I pointed out how movie director John Ford had detected a possible weakness in his opponent, Senator McCain. I also brought to Senator Obama's attention the problems a previous “candidate of change” named Hal Phillip Walker had had while campaigning in Nashville, Tennessee, back in the 1970s.
Finally, I suggested that he watch old movies to help him implement his agenda. If the Republicans in the Senate try to filibuster the healthcare reform bill, President Obama may learn from the experience of Senator Jefferson Smith decades ago.

Inspiration
Right now, more than almost anything, America needs to regain its economic strength.
To do that we need to recover our sense of fairness and good will for each other.

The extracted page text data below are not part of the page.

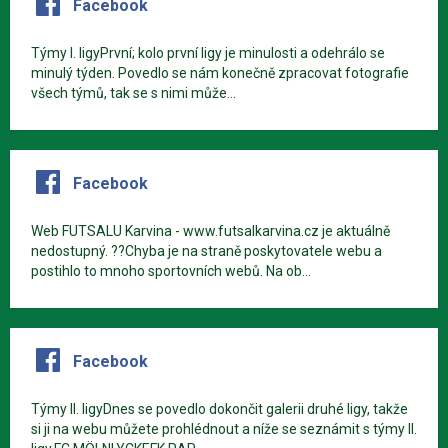
Facebook
Týmy I. ligyPrvní; kolo první ligy je minulosti a odehrálo se
minulý týden. Povedlo se nám konečně zpracovat fotografie
všech týmů, tak se s nimi může...
Facebook
Web FUTSALU Karvina - www.futsalkarvina.cz je aktuálně
nedostupný. ??Chyba je na straně poskytovatele webu a
postihlo to mnoho sportovních webů. Na ob...
Facebook
Týmy II. ligyDnes se povedlo dokončit galerii druhé ligy, takže
si ji na webu můžete prohlédnout a níže se seznámit s týmy II.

We need to recognize what we owe each other as citizens. This is more important than historical economic knowledge or mathematical acuity, or even years of experience running a nation's central bank. We need inspiration.
Since I was ten years years old, one person has inspired me a great deal.
Walt Disney.

The young entrepreneur
In 1960, Uncle Walt presented the story of an orphaned little girl who was brought to a turn-of-the-century town called Harrington. The series Pollyanna was based on a novel by Eleanor H. Porter.
Walt Disney was no socialist. He lost a nasty labor dispute with his animators union in 1941. (See Boom and Bust: American Cinema in the 1940s.) In Pollyanna, Disney's conception of what we owe each other as citizens comes out in the story when there's a fire in the town orphanage (with no children dying, as I recall).

Jane Wyman as Aunt Polly
Pollyanna's strict Aunt Polly was played by Jane Wyman in a part she obviously took as seriously as her great roles in Johnny Belinda or Douglas Sirk's All That Heaven Allows and Magnificent Obsession. Aunt Polly wants to repair the orphanage, her family's gift to the town. Aunt Polly says it's her duty, but actually it's a way of holding the townspeople in a kind of feudal relationship.

Richard Egan as the town doctor
However the town doctor (Richard Egan—perfect as this solid character who was once in love with Aunt Polly) says it's the town's responsibility to raise the money to build a new modern orphanage with proper medical facilities.
Aunt Polly learns several lessons. She learns to give in to the feelings she still has for the doctor. She learns how precious her young niece's optimism is.

The doctor has a cure for Pollyanna . . .

. . . and a cure for Aunt Polly
And Aunt Polly learns that a community needs to provide for itself by working as a community for the things that benefit everyone.